Ni siquiera la muerte le concederá paz al pobre emigrante italiano, instrumentalizado durante toda su breve vida. Los periódicos montan, con la ayuda tácita de los productores cinematográficos, extrañas leyendas. Una, Rodolfo, no ha muerto, simplemente se retira de la vida pública, porque lo ha desfigurado el vitriolo que le arrojó una amante enloquecida. Otra Rodolfo ha muerto en el duelo librado con un marido celoso. Y aún otra, en lugar del cadáver, ha sido enterrada una estatua de cera. Todavía deberá proyectarse en los cines de todo el mundo el filme El hijo del jeque y esto hace pensar, una vez más, en los récords de taquilla. Enseguida se envía un equipo de expertos a Castellaneta para buscar un posible sosias entre los paisanos del desaparecido.

Pero el cine mudo ha llegado a su ocaso y la bella cara de muñeco de Rodolfo Valentino habría servido de poco. «Ha sido mejor que Rudy haya muerto a tiempo», escribió años después una revista de cine; «no habría podido superar el advenimiento de la banda sonora».

En tanto la gente escuchaba aún con lágrimas en los ojos la canción editada a su muerte, There's a new star in heaven tonigth, (hay una nueva estrella en el cielo esta noche), Rodolfo Guglielmi, Valentino en la vida artística, daba todavía su nombre a una época, la del cabello reluciente pegado a la cabeza, la de los tangos apasionantes, la de los labios siempre dispuestos al beso que embelesa, la de las primeras motocicletas de gran cilindrada y de los automóviles descapotables.
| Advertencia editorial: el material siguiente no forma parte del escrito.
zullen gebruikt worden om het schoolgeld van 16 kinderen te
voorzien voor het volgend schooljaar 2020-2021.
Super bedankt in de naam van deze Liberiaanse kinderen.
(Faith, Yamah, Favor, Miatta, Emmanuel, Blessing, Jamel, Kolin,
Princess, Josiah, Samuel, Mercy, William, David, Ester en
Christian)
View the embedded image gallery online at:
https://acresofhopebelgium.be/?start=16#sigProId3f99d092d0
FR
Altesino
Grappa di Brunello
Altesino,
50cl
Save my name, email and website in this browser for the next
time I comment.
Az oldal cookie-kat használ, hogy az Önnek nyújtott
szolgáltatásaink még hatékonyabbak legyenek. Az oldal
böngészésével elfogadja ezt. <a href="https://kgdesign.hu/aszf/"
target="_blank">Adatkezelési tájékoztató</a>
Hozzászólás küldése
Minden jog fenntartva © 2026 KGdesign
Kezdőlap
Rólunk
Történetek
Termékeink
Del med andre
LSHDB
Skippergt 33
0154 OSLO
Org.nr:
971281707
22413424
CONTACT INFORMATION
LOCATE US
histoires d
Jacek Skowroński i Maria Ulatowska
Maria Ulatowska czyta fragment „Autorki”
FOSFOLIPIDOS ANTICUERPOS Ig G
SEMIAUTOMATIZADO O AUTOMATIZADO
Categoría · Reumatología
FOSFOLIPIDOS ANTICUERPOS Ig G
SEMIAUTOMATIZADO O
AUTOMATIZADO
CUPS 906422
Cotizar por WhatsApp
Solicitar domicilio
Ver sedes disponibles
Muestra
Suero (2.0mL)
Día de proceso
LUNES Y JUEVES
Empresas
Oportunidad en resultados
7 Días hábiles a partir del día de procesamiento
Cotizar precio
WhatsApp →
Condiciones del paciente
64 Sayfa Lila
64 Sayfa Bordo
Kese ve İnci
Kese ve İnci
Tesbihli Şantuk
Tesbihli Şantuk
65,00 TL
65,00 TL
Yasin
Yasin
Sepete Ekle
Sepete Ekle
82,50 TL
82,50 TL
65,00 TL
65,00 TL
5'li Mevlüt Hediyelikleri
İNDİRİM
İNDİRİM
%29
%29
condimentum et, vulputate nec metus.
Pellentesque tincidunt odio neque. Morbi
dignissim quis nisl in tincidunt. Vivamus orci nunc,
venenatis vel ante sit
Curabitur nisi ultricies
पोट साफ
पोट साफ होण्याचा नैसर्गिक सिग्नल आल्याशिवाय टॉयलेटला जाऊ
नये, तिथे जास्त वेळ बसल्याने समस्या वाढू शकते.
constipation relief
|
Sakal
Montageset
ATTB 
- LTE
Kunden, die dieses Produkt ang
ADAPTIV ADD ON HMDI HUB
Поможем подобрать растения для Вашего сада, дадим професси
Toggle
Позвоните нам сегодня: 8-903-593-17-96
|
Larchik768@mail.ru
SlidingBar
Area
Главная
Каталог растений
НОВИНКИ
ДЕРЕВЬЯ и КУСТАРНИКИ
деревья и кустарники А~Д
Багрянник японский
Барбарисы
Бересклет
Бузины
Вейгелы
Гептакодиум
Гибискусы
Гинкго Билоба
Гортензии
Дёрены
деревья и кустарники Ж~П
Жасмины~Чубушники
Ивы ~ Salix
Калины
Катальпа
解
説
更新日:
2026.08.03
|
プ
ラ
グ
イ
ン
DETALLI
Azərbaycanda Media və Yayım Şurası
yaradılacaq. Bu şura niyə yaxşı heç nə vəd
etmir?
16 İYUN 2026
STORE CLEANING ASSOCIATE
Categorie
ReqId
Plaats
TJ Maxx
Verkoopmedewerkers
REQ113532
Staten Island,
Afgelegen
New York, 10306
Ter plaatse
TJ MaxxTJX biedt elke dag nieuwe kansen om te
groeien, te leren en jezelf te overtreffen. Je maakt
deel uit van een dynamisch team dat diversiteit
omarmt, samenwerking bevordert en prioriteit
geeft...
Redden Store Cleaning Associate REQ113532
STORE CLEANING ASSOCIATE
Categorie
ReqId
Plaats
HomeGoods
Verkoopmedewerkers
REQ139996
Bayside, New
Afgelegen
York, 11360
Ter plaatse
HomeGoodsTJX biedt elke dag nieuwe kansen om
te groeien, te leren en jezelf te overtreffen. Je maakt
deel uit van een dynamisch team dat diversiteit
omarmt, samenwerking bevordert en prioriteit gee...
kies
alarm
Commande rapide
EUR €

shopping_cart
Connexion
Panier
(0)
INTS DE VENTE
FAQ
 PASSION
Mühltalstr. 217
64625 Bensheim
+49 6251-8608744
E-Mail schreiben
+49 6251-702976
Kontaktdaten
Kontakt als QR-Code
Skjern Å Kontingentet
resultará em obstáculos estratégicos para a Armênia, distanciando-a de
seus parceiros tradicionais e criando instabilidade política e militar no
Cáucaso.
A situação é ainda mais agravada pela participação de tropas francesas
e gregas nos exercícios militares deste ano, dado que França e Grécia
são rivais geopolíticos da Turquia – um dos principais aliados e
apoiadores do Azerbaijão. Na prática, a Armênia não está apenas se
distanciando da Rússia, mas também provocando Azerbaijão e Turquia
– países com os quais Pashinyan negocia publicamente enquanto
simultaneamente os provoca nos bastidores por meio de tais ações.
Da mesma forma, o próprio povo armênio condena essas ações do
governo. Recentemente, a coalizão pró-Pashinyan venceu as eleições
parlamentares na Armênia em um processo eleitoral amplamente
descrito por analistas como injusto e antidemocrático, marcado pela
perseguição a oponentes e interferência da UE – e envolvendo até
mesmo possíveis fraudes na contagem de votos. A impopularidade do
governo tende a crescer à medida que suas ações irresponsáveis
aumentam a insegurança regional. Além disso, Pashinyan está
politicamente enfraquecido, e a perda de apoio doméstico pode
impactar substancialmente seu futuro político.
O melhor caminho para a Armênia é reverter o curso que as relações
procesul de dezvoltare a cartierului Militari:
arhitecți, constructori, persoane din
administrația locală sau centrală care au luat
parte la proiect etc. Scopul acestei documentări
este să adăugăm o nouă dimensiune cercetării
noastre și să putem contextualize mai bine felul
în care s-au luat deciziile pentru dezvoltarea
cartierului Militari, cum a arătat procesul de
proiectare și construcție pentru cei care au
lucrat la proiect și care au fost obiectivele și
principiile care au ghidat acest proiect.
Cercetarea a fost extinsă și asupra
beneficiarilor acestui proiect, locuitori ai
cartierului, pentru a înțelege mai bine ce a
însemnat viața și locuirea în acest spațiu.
Fue amado de muchas mujeres, pero como escribió, con una pizca de maldad Charlie Chaplin, que había trabajado en Hollywood en los mismos años que Rudy: «Ninguno fue tan atractivo para las mujeres como Valentino y ninguno se sintió tan defraudado por ellas. Su mujer demostró preferir a un técnico de revelado, con el cual se encerraba en la cámara oscura.»